| What this task involves |
Each line of the data must be copied exactly.

=== Section Start ===

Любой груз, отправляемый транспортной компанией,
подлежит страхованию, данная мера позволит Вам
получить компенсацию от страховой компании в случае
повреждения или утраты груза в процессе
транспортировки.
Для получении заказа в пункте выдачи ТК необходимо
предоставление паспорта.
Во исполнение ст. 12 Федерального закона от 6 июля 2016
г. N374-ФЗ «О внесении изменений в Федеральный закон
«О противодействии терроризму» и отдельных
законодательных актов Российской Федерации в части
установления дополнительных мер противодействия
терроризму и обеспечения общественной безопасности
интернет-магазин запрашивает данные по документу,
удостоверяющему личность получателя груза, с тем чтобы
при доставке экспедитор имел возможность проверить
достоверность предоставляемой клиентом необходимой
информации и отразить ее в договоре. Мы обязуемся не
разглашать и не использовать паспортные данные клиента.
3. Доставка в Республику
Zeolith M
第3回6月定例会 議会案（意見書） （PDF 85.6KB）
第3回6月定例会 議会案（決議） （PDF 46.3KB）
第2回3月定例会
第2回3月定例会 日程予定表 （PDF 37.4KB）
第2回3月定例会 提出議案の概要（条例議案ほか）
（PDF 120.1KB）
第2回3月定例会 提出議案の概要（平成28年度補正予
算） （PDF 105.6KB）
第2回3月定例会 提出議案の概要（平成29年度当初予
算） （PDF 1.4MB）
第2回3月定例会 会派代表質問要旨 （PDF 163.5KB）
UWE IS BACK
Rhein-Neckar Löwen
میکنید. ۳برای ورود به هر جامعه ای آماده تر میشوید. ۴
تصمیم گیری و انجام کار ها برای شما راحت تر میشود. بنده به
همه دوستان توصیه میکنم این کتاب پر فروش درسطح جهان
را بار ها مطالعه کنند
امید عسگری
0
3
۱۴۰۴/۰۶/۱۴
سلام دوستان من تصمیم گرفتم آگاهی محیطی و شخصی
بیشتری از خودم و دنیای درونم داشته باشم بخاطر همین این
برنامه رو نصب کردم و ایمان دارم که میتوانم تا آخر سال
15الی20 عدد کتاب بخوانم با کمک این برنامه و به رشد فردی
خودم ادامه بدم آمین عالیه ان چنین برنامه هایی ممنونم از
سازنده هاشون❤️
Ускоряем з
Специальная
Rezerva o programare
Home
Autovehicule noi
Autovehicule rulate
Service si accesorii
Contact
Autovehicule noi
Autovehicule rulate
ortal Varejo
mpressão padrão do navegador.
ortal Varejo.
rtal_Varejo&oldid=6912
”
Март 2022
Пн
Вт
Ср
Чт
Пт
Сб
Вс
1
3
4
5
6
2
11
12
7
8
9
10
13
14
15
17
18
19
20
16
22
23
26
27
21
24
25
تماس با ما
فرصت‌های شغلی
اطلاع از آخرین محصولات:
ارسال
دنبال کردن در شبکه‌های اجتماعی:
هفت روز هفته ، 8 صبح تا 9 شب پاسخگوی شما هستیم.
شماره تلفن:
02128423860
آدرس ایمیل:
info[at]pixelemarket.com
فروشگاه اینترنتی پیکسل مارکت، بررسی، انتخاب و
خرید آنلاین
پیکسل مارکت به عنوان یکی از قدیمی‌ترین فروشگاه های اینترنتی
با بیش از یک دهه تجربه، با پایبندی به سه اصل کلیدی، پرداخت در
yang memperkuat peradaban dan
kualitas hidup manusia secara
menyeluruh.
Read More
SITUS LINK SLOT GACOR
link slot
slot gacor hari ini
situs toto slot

=== Section End ===

| Result |
Любой груз, отправляемый транспортной компанией,
подлежит страхованию, данная мера позволит Вам
получить компенсацию от страховой компании в случае
повреждения или утраты груза в процессе
транспортировки.
Для получении заказа в пункте выдачи ТК необходимо
предоставление паспорта.
Во исполнение ст. 12 Федерального закона от 6 июля 2016
г. N374-ФЗ «О внесении изменений в Федеральный закон
«О противодействии терроризму» и отдельных
законодательных актов Российской Федерации в части
установления дополнительных мер противодействия
терроризму и обеспечения общественной безопасности
интернет-магазин запрашивает данные по документу,
удостоверяющему личность получателя груза, с тем чтобы
при доставке экспедитор имел возможность проверить
достоверность предоставляемой клиентом необходимой
информации и отразить ее в договоре. Мы обязуемся не
разглашать и не использовать паспортные данные клиента.
3. Доставка в Республику
Zeolith M
第3回6月定例会 議会案（意見書） （PDF 85.6KB）
第3回6月定例会 議会案（決議） （PDF 46.3KB）
第2回3月定例会
第2回3月定例会 日程予定表 （PDF 37.4KB）
第2回3月定例会 提出議案の概要（条例議案ほか）
（PDF 120.1KB）
第2回3月定例会 提出議案の概要（平成28年度補正予
算） （PDF 105.6KB）
第2回3月定例会 提出議案の概要（平成29年度当初予
算） （PDF 1.4MB）
第2回3月定例会 会派代表質問要旨 （PDF 163.5KB）
UWE IS BACK
Rhein-Neckar Löwen
میکنید. ۳برای ورود به هر جامعه ای آماده تر میشوید. ۴
تصمیم گیری و انجام کار ها برای شما راحت تر میشود. بنده به
همه دوستان توصیه میکنم این کتاب پر فروش درسطح جهان
را بار ها مطالعه کنند
امید عسگری
0
3
۱۴۰۴/۰۶/۱۴
سلام دوستان من تصمیم گرفتم آگاهی محیطی و شخصی
بیشتری از خودم و دنیای درونم داشته باشم بخاطر همین این
برنامه رو نصب کردم و ایمان دارم که میتوانم تا آخر سال
15الی20 عدد کتاب بخوانم با کمک این برنامه و به رشد فردی
خودم ادامه بدم آمین عالیه ان چنین برنامه هایی ممنونم از
سازنده هاشون❤️
Ускоряем з
Специальная
Rezerva o programare
Home
Autovehicule noi
Autovehicule rulate
Service si accesorii
Contact
Autovehicule noi
Autovehicule rulate
ortal Varejo
mpressão padrão do navegador.
ortal Varejo.
rtal_Varejo&oldid=6912
”
Март 2022
Пн
Вт
Ср
Чт
Пт
Сб
Вс
1
3
4
5
6
2
11
12
7
8
9
10
13
14
15
17
18
19
20
16
22
23
26
27
21
24
25
تماس با ما
فرصت‌های شغلی
اطلاع از آخرین محصولات:
ارسال
دنبال کردن در شبکه‌های اجتماعی:
هفت روز هفته ، 8 صبح تا 9 شب پاسخگوی شما هستیم.
شماره تلفن:
02128423860
آدرس ایمیل:
info[at]pixelemarket.com
فروشگاه اینترنتی پیکسل مارکت، بررسی، انتخاب و
خرید آنلاین
پیکسل مارکت به عنوان یکی از قدیمی‌ترین فروشگاه های اینترنتی
با بیش از یک دهه تجربه، با پایبندی به سه اصل کلیدی، پرداخت در
yang memperkuat peradaban dan
kualitas hidup manusia secara
menyeluruh.
Read More
SITUS LINK SLOT GACOR
link slot
slot gacor hari ini
situs toto slot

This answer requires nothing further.